Азербайджан – это не второй Персидский залив, где запасы нефти составляют 56% всех мировых запасов, в то время как во всех странах-экспортерах этого энергосырья Каспийского региона (то есть Азербайджана вместе с Казахстаном, Узбекистаном, Туркменистаном) - 3,5%; в Персидском заливе содержится 40% мировых запасов природного газа, в означенных странах только 7%. Иное дело, что нефтегазовые ресурсы Каспийского региона рассматриваются не только как альтернатива российским поставкам углеводородов на мировые рынки, но и как резерв на будущее, которым смогут распорядиться в дальнейшем те, кто закрепиться в этом регионе.
Что касается потенциала Турции, претендующей сегодня на роль главного куратора экономических, энергетических и транзитных процессов на Южном Кавказе, то он несопоставим с возможностями Китая, стимулирующего рост Сингапура и многих государств ЮВА и успешно завоевывающего (экономически) пространство Центральной Азии. Европа, хотя и стремится диверсифицировать энергомаршруты, но все равно, в силу географии, ей выгоднее транспортировать нефть и газ через территорию России, что, собственно, в основном и происходит. Так что от роли своего рода «порубежья» России государствам Южного Кавказа избавиться довольно сложно в первую очередь в силу экономической зависимости, а также взаимозависимости от транзита энергоносителей. Нуждаются государства Южного Кавказа в России и для нейтрализации претензий на региональную гегемонию со стороны Турции или Ирана.
Другой ограничитель, препятствующий превращению Южного Кавказа в центр мировой политики, связан с проблемами безопасности. Южный Кавказ остается территорией с различными нерешенными конфликтами, что, с одной стороны, рождает соблазн, в том числе и со стороны нерегиональных сил (США и НАТО в первую очередь) поиграть на такой нестабильности, использовать существующие внутригосударственные и межгосударственные противоречия и споры для продвижения собственных стратегических интересов. Но такая неустойчивость обстановки на Южном Кавказе останавливает серьезные компании, традиционно сторонящиеся нестабильных зон, от массированного вложения в экономику региона своих капиталов – в отличие, например, от стран АСЕАН, где достигнут приемлемый уровень стабильности.

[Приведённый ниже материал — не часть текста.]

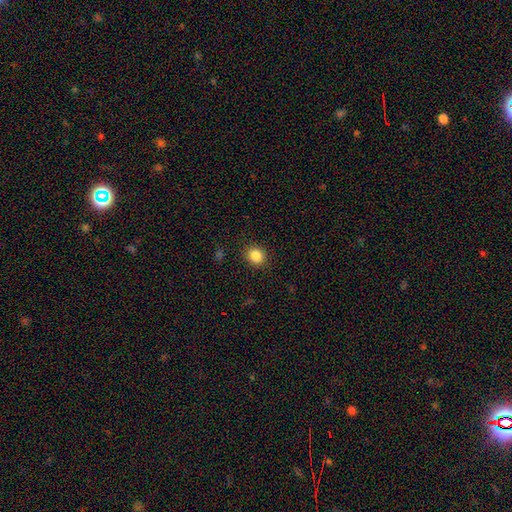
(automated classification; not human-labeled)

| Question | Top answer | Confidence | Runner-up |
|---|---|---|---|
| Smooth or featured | smooth | 86% | star or artifact (10%) |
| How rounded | round | 72% | in between (27%) |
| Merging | none | 89% | minor disturbance (8%) |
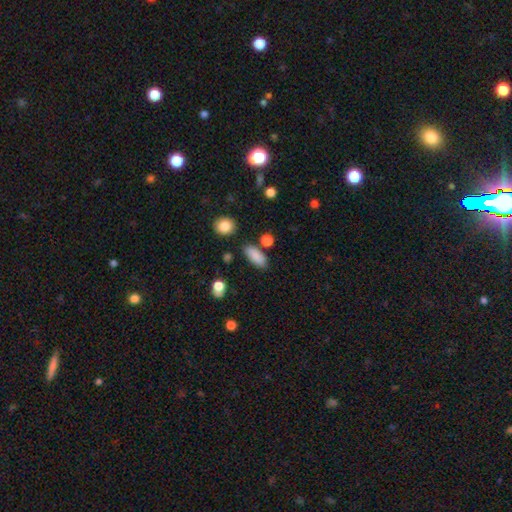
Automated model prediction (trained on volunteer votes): This appears to be a smooth galaxy with no disk features (86%) that is in between round and cigar-shaped (80%). Merging: none (79%).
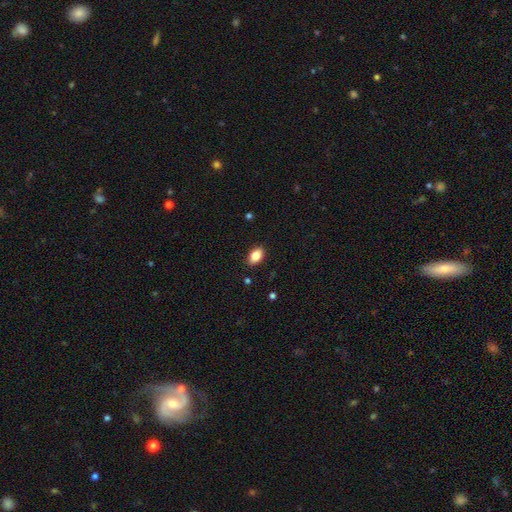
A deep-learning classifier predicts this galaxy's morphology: smooth-or-featured: smooth: 84% | star or artifact: 8% | featured or disk: 8%
  how-rounded: in between: 89% | round: 9% | cigar-shaped: 2%
  merging: none: 88% | minor disturbance: 9% | major disturbance: 2% | merger: 1%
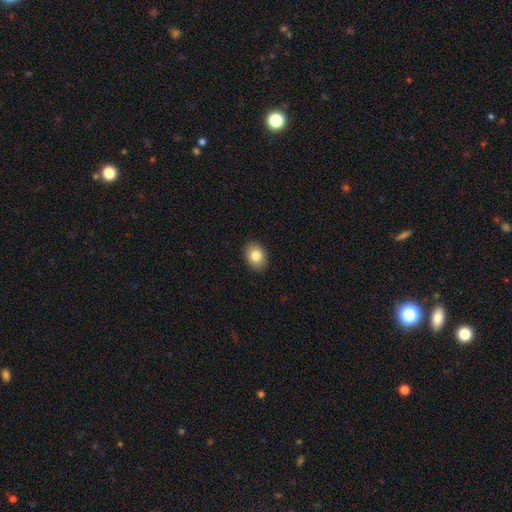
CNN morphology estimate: Q: Smooth or featured?
A: smooth (82%); runner-up: featured or disk (9%)
Q: How rounded?
A: in between (68%); runner-up: round (31%)
Q: Merging?
A: none (90%); runner-up: minor disturbance (7%)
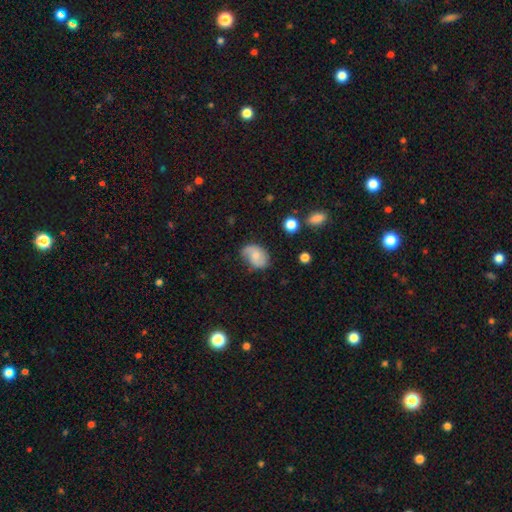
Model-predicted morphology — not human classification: A featured or disk galaxy (46%, tied with smooth). Merging: none (56%).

Третье – это избранная государствами региона экономическая и политическая стратегия, строящаяся на огромной зависимости от иностранной помощи, что особенно характерно для Грузии.
Вообще в целом Южный Кавказ - как и Центральная Азия, как и европейское СНГ - остается условно-политическим регионом.
Свои социально-экономические и политические проблемы, государства Кавказа решают, как правило, вне региона, поскольку внутри его географической зоны существуют жесткие двусторонние противоречия. Между государствами нет устойчивых трехсторонних экономических связей; различаются и сами векторы их экономического развития. Свою собственную безопасность они стремятся обеспечить не столько через формирование собственных внутрирегиональных институтов или же использование давно функционирующих в СНГ структур, сколько посредством установления связей с крупными игроками извне, в числе которых - НАТО.
Итак, у каждого из государств ЮК есть своя иерархия проблем. Вхождение в мировую политику в качестве полноценных участников рассматривается ими, в том числе, и как возможность с меньшими потерями решить эти проблемы. Это не всегда удается, поскольку эгоистические интересы внешних игроков и местных правящих господствующих групп часто вступают в острое противоречие. Тем не менее открытость внешнему миру стран региона придала ему новое качество. Для расположенных на Южном Кавказе государств оно означает не только новые дополнительные возможности, но и вызовы. Очевидно, что правящим элитам государств региона так или иначе придется приспосабливаться к столь неоднозначной реальности. Судя по всему, одним это удается лучше, другим хуже.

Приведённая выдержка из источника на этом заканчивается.